Pourquoi ce putsch a-t-il échoué ?
Ce coup d’État apparaît comme complètement amateur. Il n’a eu lieu que dans deux villes, c’est moins que lors des précédents coups d’État. Il y a eu un vrai manque de moyens. Et puis il y a certainement eu des défections, ça n’est en fait qu’une minorité de l’armée qui était investie dans ce putsch. Ensuite, ils ont oublié que la clé de la réussite, c’est Recep Tayyip Erdogan. Dans un système aussi verrouillé et personnalisé, dans un pays où au moins un tiers de la population adule Erdogan, c’est impossible de réussir un coup d’État sans régler ce qui lui arrivera après le putsch. Il y a eu tellement de ratés dans cette opération que je doute qu’ils aient eu une solution politique très claire.

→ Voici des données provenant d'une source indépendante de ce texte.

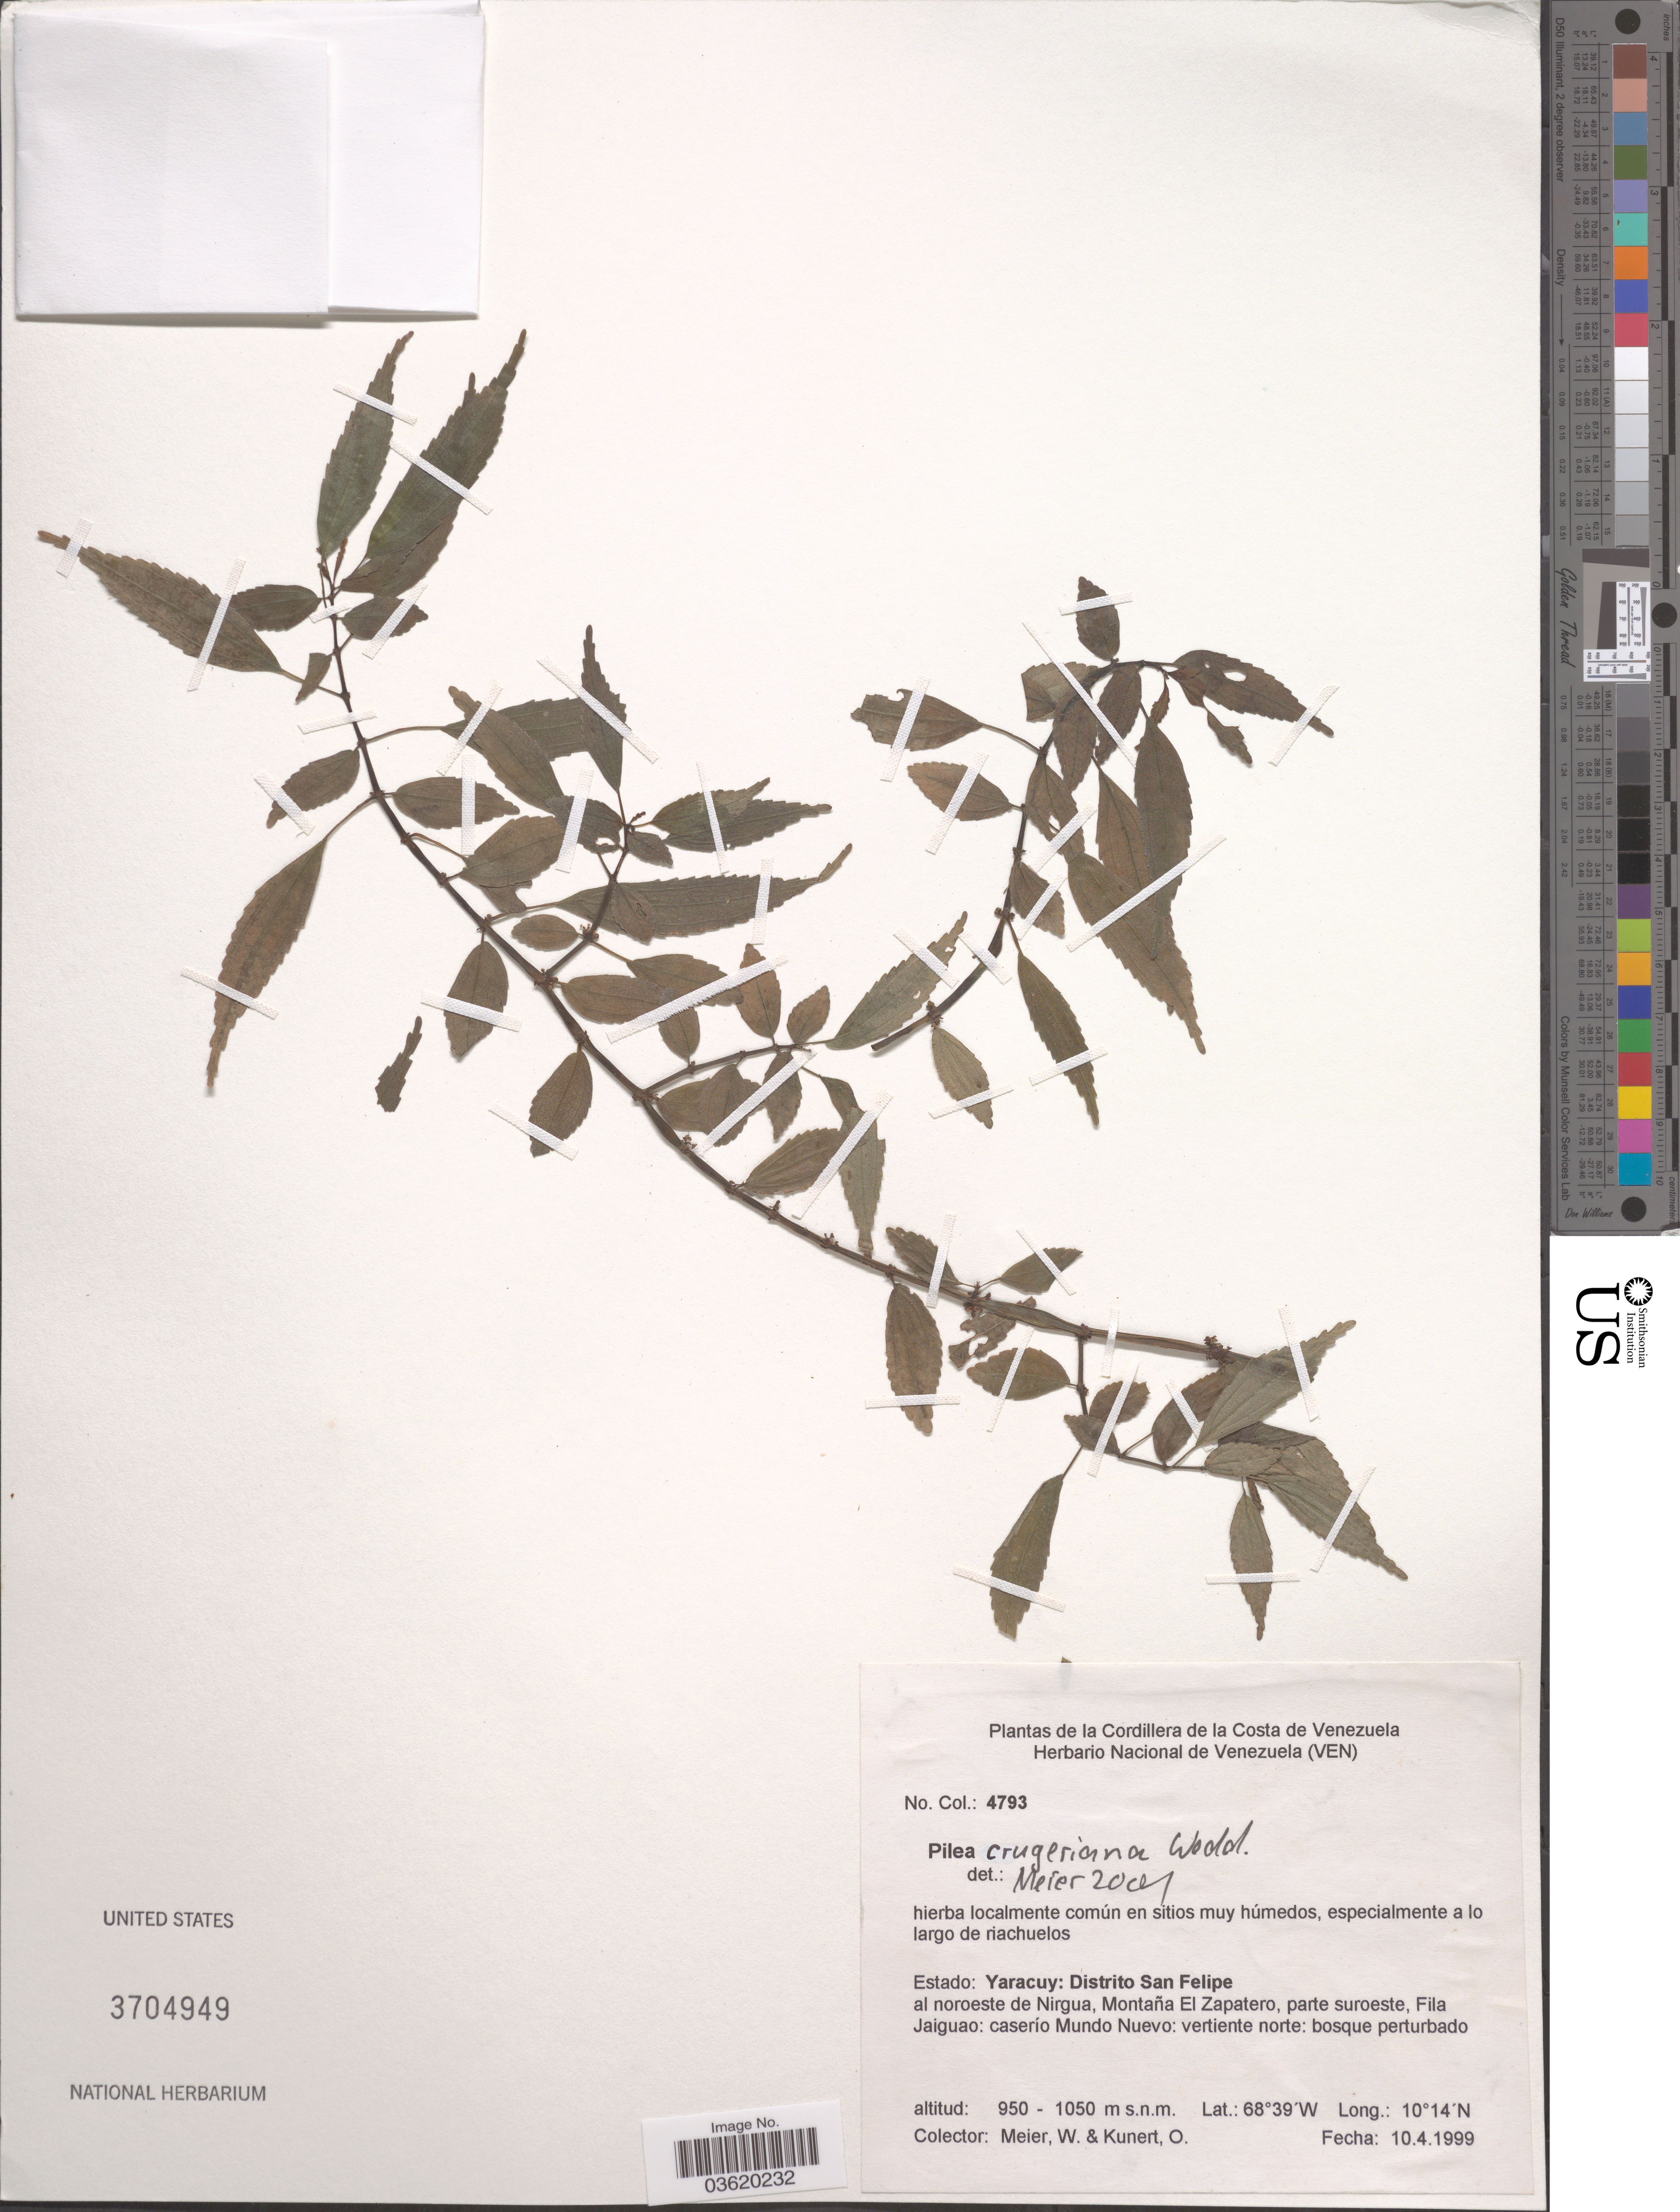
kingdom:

Comment auraient-ils géré le pouvoir ? Je n’ai pas l’impression qu’il y ait une profondeur politique à ce coup d’État.
Comment explique-t-on la réaction populaire qu’Erdogan a provoquée ?
C’est une personnalité charismatique, un leader fort, qui a réussi à écarter tous ses concurrents du paysage politique. Il joue sur l’affect, sur le nationalisme, il a un rapport charnel populiste avec son peuple. D’ailleurs, il a utilisé les réseaux sociaux, FaceTime par exemple, pour appeler les Turcs à aller dans la rue. Il avait prévenu qu’il "lâcherait les chiens" au moment de Gezi [les manifestations de 2013]. C’est une réaction populiste de leader dans une démocratie directe violente, qui a des traits de régime fasciste.
Qu’est-ce qui va changer après ce putsch avorté ?
Contrairement à ce qu’on pourrait croire, le pouvoir d’Erdogan va être affaibli. Ce coup d’État veut dire qu’il a beaucoup d’ennemis en Turquie. Et cette purge qu’il est en train de mener est plutôt un aveu de faiblesse. C’est une saignée qu’on fait au roi en fin de vie. Mais ce que je crains, c’est qu’Erdogan en profite pour durcir le régime. Le peuple turc, érigé en milice de défense de la République, va accentuer les violences de rue. Cela va rendre le climat social irrespirable. Il y aura beaucoup plus d’interdictions, de mainmise sur les médias et les réseaux sociaux, les lois antiterroristes vont être appliquées pour être le plus répressives possible envers tous les opposants. Après ce putsch, il n’y aura plus de contestation possible en Turquie, par personne.
M. D. A. © Le Journal du Dimanche (France)
Dorothée Schmid est chercheuse et responsable du programme "Turquie contemporaine" de l’Ifri depuis 2008. Ses travaux portent sur les développements de la politique interne en Turquie et sur les nouvelles ambitions diplomatiques turques.